Piper High School is a public secondary school in the latent township Piper, Kansas of Kansas City, Kansas, United States. It is operated by Piper USD 203 school district, and serves students of grades 9 to 12.  This school is one of multiple high schools located in Kansas City.  The school colors are purple and white, although black is generally considered a third official color.

Piper High School is a member of the Kansas State High School Activities Association and offers a variety of sports programs. Athletic teams compete in the 4A division and are known as the "Pirates". Extracurricular activities are also offered in the form of performing arts, school publications, and clubs.

Piper High School serves a learning community of 570 students. Piper High is the only high school in USD 203, which encompasses 32 square miles of Western Wyandotte County in Kansas City, Kansas. The student population of USD 203 is 1800 students.

History

Piper USD #203 History.

Piper Rural High School District #1

3130 North 122 Street, Kansas City, Kansas

At the close of the school year of 1919 a community meeting was held and plans for a rural high school in Piper, Kansas were discussed. At the time of this meeting there was no rural high school in Wyandotte County, Kansas. Piper Rural High School District #1 was organized with James Glenn as director, William Einhellig as clerk and W. B. Vining serving as treasurer of the board. This board was given authority to go ahead and map out the boundaries of District #1 and issue bonds for the erection of a new building. It was decided the district boundaries should extend as far west as the Wyandotte/Leavenworth County line and north, east and south to the “opposition,” that is, to a line bounding territory where there would be opposition to voting bonds for the school. Thus the district’s lines are a little irregular. District #1 as platted at that time had a valuation of $1,800,000. One-room elementary schools Brauer, Center Point, Island Creek, Maywood, Piper, Pleasant Ridge, Wallula and Wolcott were located in the district boundaries. Each elementary school was governed by a board of education consisting of three members.  In the fall of 1919 the Piper Rural High School District #1 was opened with an enrollment of 65 pupils in the Woodsman Hall located at approximately 12129 Russell Avenue in Piper, Kansas. The first principal was F. C. Marks. During World War I the federal government asked the state of Kansas to send six of their best educators to France to instruct the soldiers during the war. Mr. Marks was one of the six. On his return to the United States, Piper Rural High School District #1 was fortunate enough to secure him as the first principal.  In March of 1920 the Woodsman Hall burned, so the board purchased canvas and divided the church in Piper into four rooms and continued school for the remainder of the year. The first class graduated in May of 1920. This class graduated the following four students: Delila Barker, Mike Einhellig, Helen Freedle and Dwight Vining.

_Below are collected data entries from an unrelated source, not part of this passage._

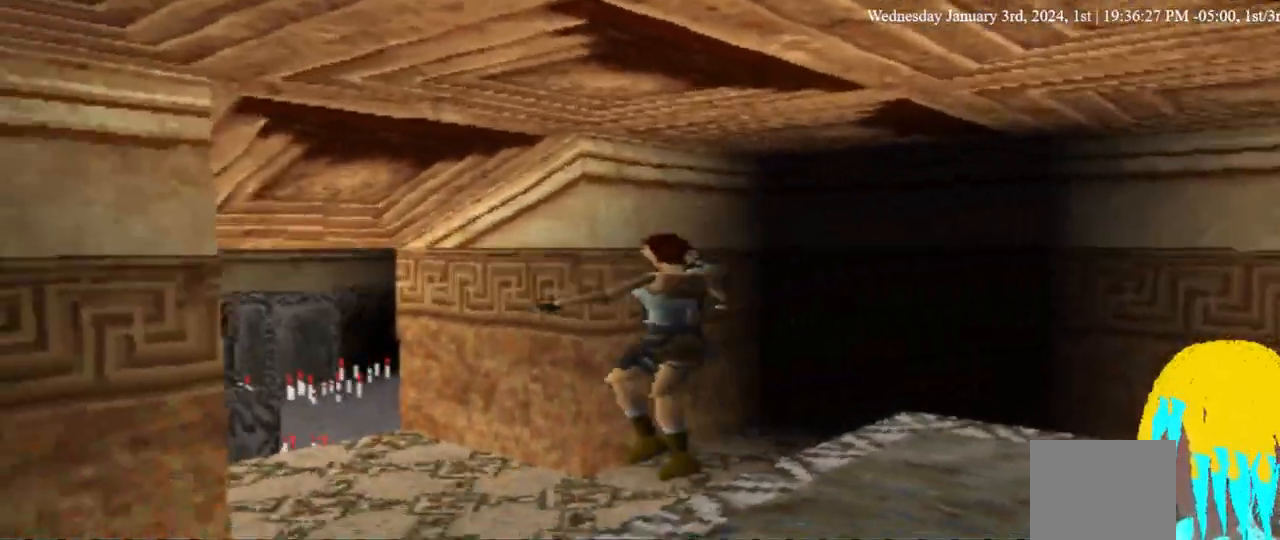
{"buttons": ["DPAD_UP"], "left_stick": "center", "right_stick": "center", "events": [[267, "DPAD_UP", "down"]]}
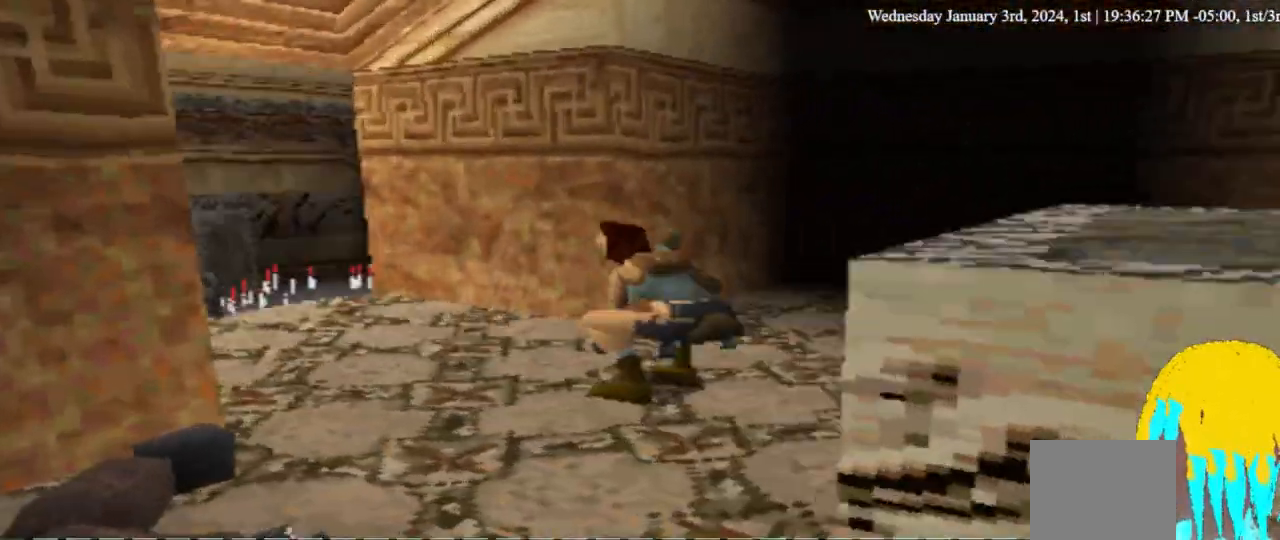
{"buttons": ["DPAD_UP"], "left_stick": "center", "right_stick": "center", "events": []}
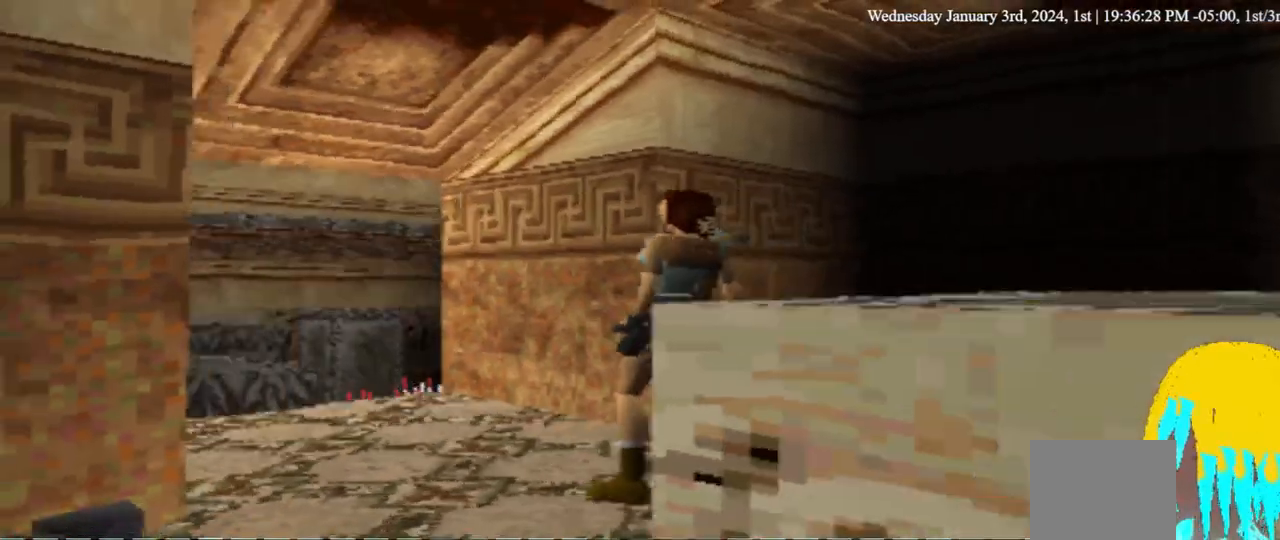
{"buttons": ["DPAD_UP"], "left_stick": "center", "right_stick": "center", "events": [[167, "DPAD_LEFT", "down"], [500, "DPAD_LEFT", "up"]]}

In the fall of 1920 the school was moved to the new building with George B. Owens as principal.  In 1951 a new gymnasium was added to the existing building. This bond issue passed by only one vote. At the time of this bond issue the total enrollment of Piper Rural High School District #1 was approximately 20 students.

Piper High School

4400 North 107 Street, Kansas City, Kansas

Piper Elementary was built in 1976 with the addition of "old Piper High School" still standing became known as Piper Elementary School. Piper Elementary East was opened neighboring the High School eight blocks away in 1994.  Piper USD 203 has completed its installation of fiber optic networking bandwidth of 1Gb/sec download and upload provided by Google Fiber.

Education

Piper High School (Kansas) is the top performing school in the metro area, based on state math and reading assessments as of May 22, 2016. Piper High once again was awarded the Standard of Excellence by the Kansas Board of Education for excellence in Math and Reading. ACT results remain in the top 10% of all metro schools, and continue to improve. Piper High's Kansas State Math and Reading performance is the highest of ALL high schools classified 4A - 6A in the state of Kansas. Piper High students have the opportunity to take a rigorous curriculum, which includes Advanced Placement courses as well as dual-credit community college courses. Seniors are eligible to graduate with as many as 26 college hours that they have earned through the dual-credit program at Piper High School.

Piper High School is the highest performing school in the state in 4A, 5A and 6A. Piper High School is also ranked in the top 1% of all high schools 1A - 6A in the state of Kansas based on assessment performance.  Sumner Academy of Arts and Science ranked number 1 in the State of Kansas and 69th in the nation in 2009 for best High Schools in America with college ready students. Piper USD 203 shares Wyandotte County's school districts with 4 other school districts. Kansas City, Kansas USD 500, Bonner Springs USD 204, Edwardsville District 7, and Turner USD 202.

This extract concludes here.